Problem Description:
When working with custom decoder models face challenges when trying to leverage ipex.llm.optimize
.
These models include:
- Smaller, domain-specific decoders tailored for particular tasks.
- Decoder components within larger Vision Language Models (VLMs).
- Novel architectures developed during research.
Currently, applying ipex.llm.optimize
to such models often requires non-trivial workarounds, such as modifying the model's config.json
or using monkey-patching techniques to make the model appear as one of the supported types. This process is indirect, adds development overhead, and isn't guaranteed to apply optimizations correctly.
Proposed Solution:
Introduce a pathway for ipex.llm.optimize
to apply optimizations on a "best-effort" basis to models not explicitly listed as supported. This could involve:
- An Opt-in Mechanism: A boolean flag like
attempt_optimization_on_unsupported=True
could allow users to explicitly request optimization, acknowledging it might not be fully tuned or guaranteed. - Heuristic-Based Optimization: The optimizer could inspect the provided
torch.nn.Module
and apply optimizations known to be generally applicable to transformer decoder blocks (e.g., optimizing linear layers, specific activation functions, KV caching if patterns are detected) without relying on exact model family identification. - User Hints (Optional): Potentially allow users to provide basic hints about the model structure if needed (though a fully automatic approach is preferred).
Benefits:
- Reduced Friction: Lowers the barrier for developers to experiment with IPEX optimizations on custom models.

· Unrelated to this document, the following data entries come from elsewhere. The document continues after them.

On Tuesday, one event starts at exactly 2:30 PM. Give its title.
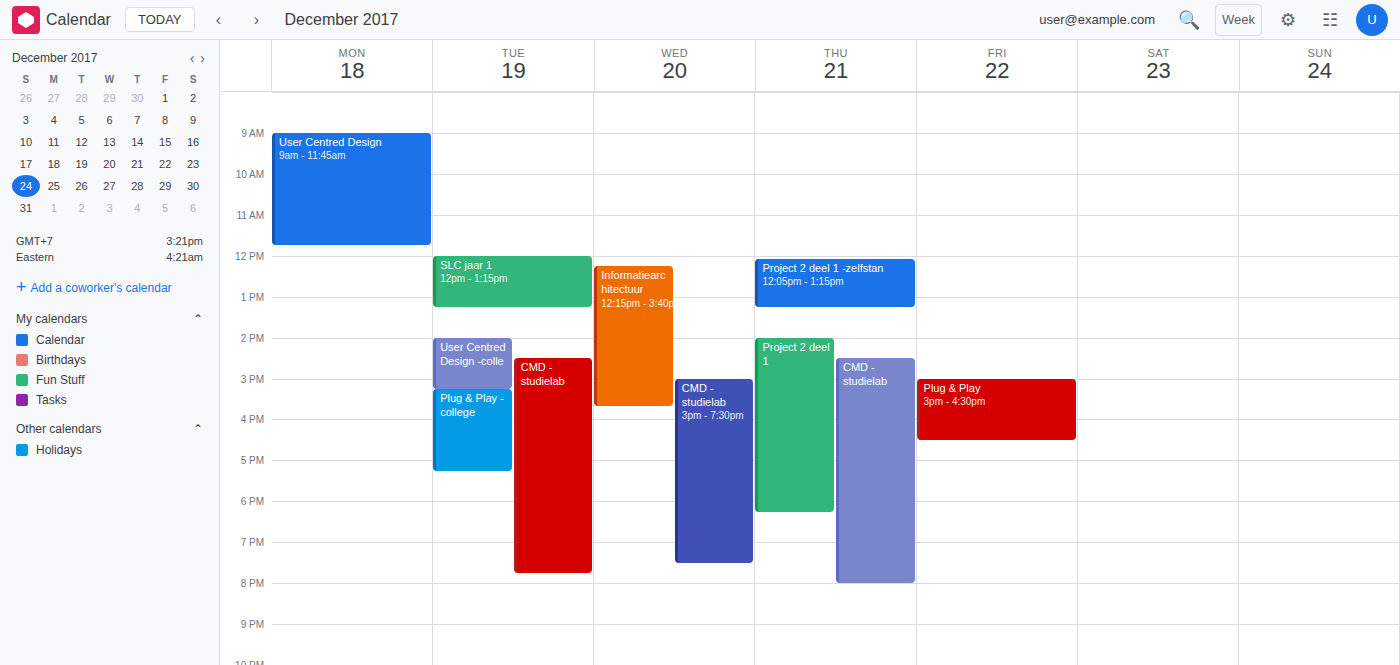
"CMD -studielab"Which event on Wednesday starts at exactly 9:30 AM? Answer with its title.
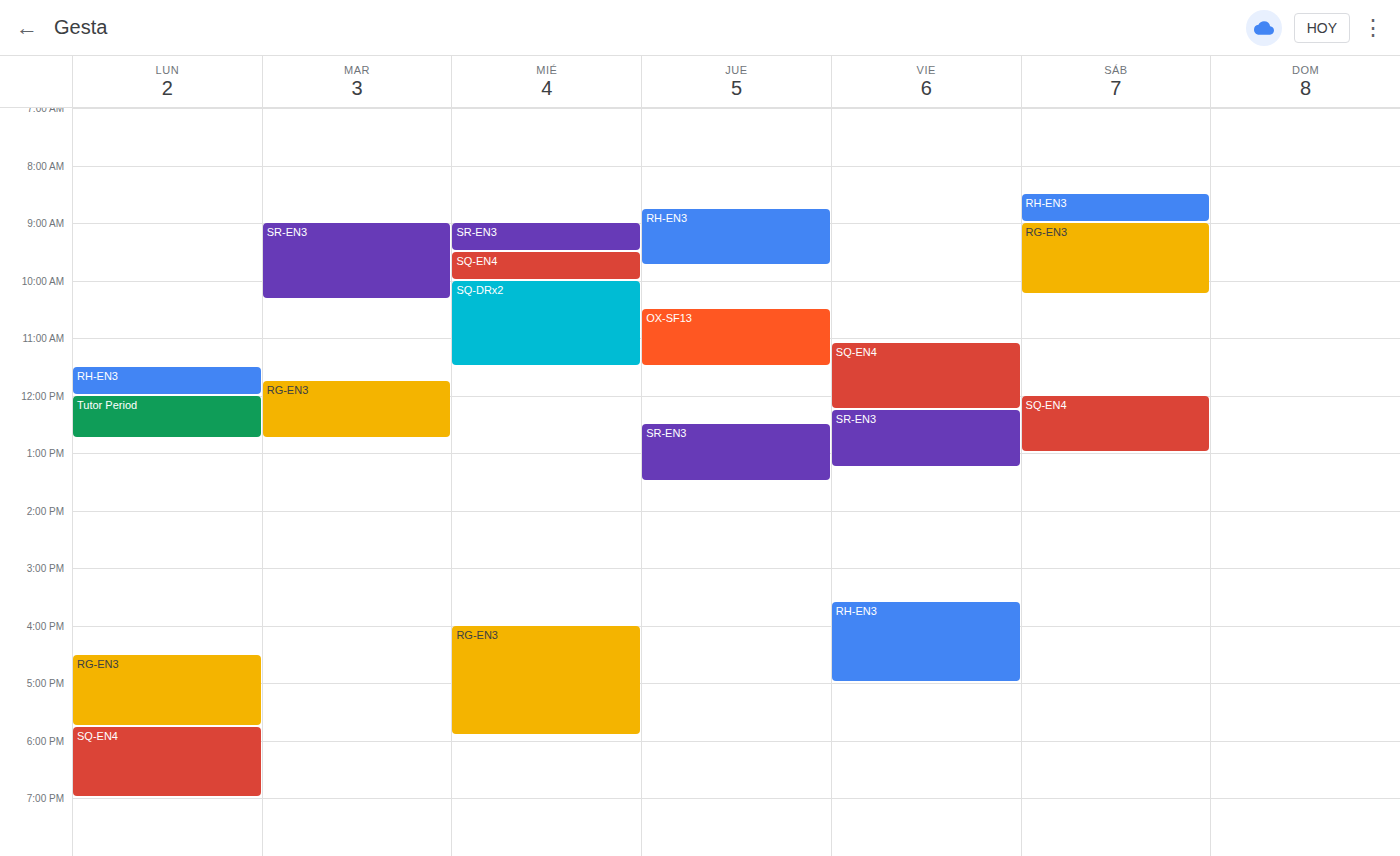
"SQ-EN4"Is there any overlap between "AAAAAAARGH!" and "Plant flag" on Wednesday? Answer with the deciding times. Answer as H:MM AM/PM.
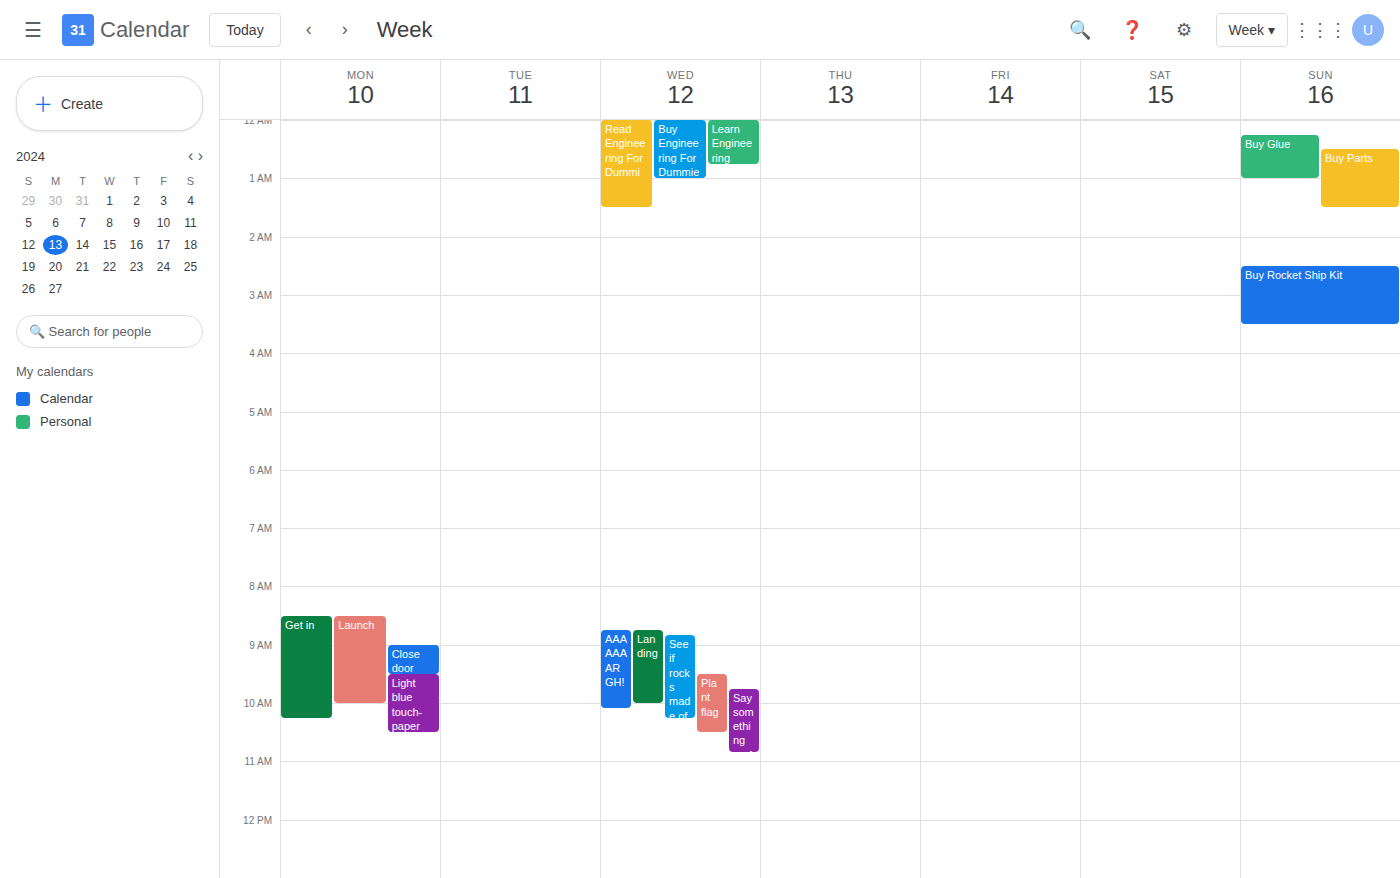
"Plant flag" starts at 9:30 AM, before "AAAAAAARGH!" ends at 10:05 AM -- they overlap.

- Faster Iteration: Enables quicker testing and deployment of optimized custom architectures.
- Broader Applicability: Extends the reach and utility of IPEX optimizations beyond the core supported model list.
- Flexibility: Allows optimizing components (like VLM decoders) independently.
Conclusion:
Providing a mechanism, even if experimental or "best-effort," to apply ipex.llm.optimize
to a wider range of decoder-like models would be a valuable addition for the community building and deploying custom AI solutions on Intel hardware.